→ **Text under study**
++++++++

Water vapour is the primary greenhouse gas, itself causing around 60% of the effect. Nevertheless, the cloud processes linked to it are one of the primary sources of uncertainty in climate projections, particularly for tropical and subtropical regions such as the Sahel.
As a result, it is crucial to understand the transport, the sources and the reserves of atmospheric humidity. Researchers from the HSM unit at the IRD and their French and Nigerian partners from the LSCE and the IRI(1) have developed a new measurement technique to further this understanding.
This innovative method records the isotopic composition(2) of water vapour in situ. It consists of a laser technique, based on the absorption spectra of the different water molecules that make up atmospheric vapour.

++++++++

→ **Task requirements**
A - Write out the section of the water vapor text that opens with the words containing "As a result, it" and closes with "further this understanding.", copied word for word.
B - Pick up the text on measuring water vapor after its last sentence and keep writing it.

Saved data entries:
++++++++

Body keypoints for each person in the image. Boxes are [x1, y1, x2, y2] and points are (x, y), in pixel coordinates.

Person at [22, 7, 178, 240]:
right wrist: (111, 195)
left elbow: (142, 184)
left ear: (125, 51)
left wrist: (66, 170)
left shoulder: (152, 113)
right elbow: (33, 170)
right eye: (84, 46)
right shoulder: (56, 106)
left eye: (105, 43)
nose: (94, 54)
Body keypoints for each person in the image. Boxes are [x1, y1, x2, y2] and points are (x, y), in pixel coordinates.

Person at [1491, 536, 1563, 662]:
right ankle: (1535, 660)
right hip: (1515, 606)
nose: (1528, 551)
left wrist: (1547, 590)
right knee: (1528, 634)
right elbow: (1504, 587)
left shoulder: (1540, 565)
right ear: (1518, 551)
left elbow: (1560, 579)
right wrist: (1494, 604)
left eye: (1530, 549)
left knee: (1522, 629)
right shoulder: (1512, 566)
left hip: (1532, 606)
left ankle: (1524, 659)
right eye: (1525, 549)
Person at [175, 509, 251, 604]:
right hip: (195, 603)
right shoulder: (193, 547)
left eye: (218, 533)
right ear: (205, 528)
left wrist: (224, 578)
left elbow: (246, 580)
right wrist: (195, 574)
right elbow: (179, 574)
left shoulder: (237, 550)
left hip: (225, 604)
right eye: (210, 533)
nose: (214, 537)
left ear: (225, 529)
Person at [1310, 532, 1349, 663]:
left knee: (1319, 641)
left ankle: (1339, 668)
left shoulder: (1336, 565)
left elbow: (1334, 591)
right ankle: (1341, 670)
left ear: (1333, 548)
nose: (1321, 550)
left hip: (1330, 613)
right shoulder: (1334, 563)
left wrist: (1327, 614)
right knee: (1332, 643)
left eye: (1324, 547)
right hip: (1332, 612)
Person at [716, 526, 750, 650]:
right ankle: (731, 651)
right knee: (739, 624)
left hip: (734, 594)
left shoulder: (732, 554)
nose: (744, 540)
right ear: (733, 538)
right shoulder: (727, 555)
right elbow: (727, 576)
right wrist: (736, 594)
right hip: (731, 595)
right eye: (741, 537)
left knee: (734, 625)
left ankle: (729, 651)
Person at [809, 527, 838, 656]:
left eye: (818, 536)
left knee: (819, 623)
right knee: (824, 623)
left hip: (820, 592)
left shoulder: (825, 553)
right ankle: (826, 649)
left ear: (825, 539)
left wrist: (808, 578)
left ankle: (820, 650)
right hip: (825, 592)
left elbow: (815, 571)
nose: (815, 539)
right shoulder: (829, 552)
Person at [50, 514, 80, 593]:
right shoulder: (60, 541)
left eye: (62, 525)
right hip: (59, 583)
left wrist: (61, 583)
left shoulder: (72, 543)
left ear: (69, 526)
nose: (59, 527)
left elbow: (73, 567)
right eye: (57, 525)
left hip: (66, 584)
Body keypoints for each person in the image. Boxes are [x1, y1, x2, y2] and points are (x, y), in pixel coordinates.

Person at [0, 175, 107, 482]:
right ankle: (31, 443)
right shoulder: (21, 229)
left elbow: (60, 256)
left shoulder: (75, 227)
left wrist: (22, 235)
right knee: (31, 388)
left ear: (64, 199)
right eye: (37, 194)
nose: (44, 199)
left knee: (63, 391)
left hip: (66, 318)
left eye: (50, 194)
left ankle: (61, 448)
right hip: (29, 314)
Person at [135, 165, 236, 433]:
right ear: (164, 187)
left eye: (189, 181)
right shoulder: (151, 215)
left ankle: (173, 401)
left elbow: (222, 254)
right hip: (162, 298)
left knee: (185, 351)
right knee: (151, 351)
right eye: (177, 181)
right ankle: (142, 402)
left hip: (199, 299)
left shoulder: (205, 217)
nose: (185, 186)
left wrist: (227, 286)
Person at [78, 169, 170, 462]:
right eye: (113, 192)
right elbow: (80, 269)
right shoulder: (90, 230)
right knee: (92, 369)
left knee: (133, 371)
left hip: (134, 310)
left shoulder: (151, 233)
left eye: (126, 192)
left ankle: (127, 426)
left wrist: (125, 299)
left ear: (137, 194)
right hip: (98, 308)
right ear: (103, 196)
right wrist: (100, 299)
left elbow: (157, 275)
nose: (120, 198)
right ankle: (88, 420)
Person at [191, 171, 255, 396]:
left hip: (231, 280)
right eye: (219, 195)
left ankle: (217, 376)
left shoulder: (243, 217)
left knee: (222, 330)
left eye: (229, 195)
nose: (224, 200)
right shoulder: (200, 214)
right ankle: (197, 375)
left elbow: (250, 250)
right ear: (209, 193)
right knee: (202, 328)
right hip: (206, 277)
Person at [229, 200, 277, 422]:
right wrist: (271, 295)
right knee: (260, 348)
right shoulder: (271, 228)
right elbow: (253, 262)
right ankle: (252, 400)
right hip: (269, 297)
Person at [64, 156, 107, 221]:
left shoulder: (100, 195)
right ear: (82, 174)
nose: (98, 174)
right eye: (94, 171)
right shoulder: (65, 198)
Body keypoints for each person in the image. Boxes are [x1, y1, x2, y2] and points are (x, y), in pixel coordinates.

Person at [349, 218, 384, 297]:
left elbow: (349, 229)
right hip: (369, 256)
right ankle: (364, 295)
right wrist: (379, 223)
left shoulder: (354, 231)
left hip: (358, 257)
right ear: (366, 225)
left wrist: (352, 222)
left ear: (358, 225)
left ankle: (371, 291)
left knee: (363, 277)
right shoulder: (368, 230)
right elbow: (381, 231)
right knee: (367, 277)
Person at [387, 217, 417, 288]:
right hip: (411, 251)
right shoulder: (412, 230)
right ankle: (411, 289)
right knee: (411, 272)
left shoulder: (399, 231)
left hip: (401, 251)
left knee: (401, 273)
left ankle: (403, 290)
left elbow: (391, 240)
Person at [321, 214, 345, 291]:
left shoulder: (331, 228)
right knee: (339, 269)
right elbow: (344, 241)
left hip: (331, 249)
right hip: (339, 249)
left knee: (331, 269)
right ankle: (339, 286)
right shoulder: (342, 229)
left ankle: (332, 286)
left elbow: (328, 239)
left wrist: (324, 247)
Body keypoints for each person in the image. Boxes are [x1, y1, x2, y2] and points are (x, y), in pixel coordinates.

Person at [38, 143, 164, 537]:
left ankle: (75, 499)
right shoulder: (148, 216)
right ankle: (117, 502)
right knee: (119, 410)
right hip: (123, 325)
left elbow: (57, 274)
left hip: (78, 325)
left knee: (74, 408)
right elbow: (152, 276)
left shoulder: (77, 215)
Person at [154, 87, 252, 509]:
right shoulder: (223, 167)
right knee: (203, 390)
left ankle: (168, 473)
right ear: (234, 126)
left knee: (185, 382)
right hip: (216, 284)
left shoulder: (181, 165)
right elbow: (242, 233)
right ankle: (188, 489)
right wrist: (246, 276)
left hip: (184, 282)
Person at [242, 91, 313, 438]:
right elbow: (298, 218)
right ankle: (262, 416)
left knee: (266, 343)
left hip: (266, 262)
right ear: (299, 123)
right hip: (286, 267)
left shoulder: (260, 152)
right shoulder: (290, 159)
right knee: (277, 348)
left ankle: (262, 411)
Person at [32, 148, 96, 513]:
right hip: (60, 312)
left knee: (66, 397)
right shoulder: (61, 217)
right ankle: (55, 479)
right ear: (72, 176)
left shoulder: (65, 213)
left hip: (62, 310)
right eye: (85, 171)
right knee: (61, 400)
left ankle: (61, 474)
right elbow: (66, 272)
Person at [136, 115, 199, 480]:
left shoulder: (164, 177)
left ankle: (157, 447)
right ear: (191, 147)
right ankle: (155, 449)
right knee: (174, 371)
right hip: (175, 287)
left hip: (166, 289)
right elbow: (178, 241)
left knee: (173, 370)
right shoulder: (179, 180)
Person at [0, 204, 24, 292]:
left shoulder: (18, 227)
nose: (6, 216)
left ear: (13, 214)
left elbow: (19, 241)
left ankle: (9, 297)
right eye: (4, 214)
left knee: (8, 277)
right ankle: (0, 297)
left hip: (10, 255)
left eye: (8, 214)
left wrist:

++++++++

→ **Numbered responses**
A -
As a result, it is crucial to understand the transport, the sources and the reserves of atmospheric humidity. Researchers from the HSM unit at the IRD and their French and Nigerian partners from the LSCE and the IRI(1) have developed a new measurement technique to further this understanding.

B -
The stable water isotopes are a well-known geochemical tracer for reconstituting historic climate variations, using archives such as ice cores. But their capacity to teach us about current variability has not been established. Using a new technique enabling the observation of these isotopes in atmospheric vapour, the researchers have demonstrated that they are far more sensitive to physical atmospheric processes than to basic meteorological variables such as humidity or pressure. They thus offer a means of precisely studying elements and phenomena as diverse as the origin of masses of air, cloud formation or the different types of humidity transport.
This technique has been used by the research team at the IRI campus in Niamey, with financial support from the IRD. Under the leadership of this Nigerian institute, isotopic measurements have been taking place over the Sahel continually since 2010.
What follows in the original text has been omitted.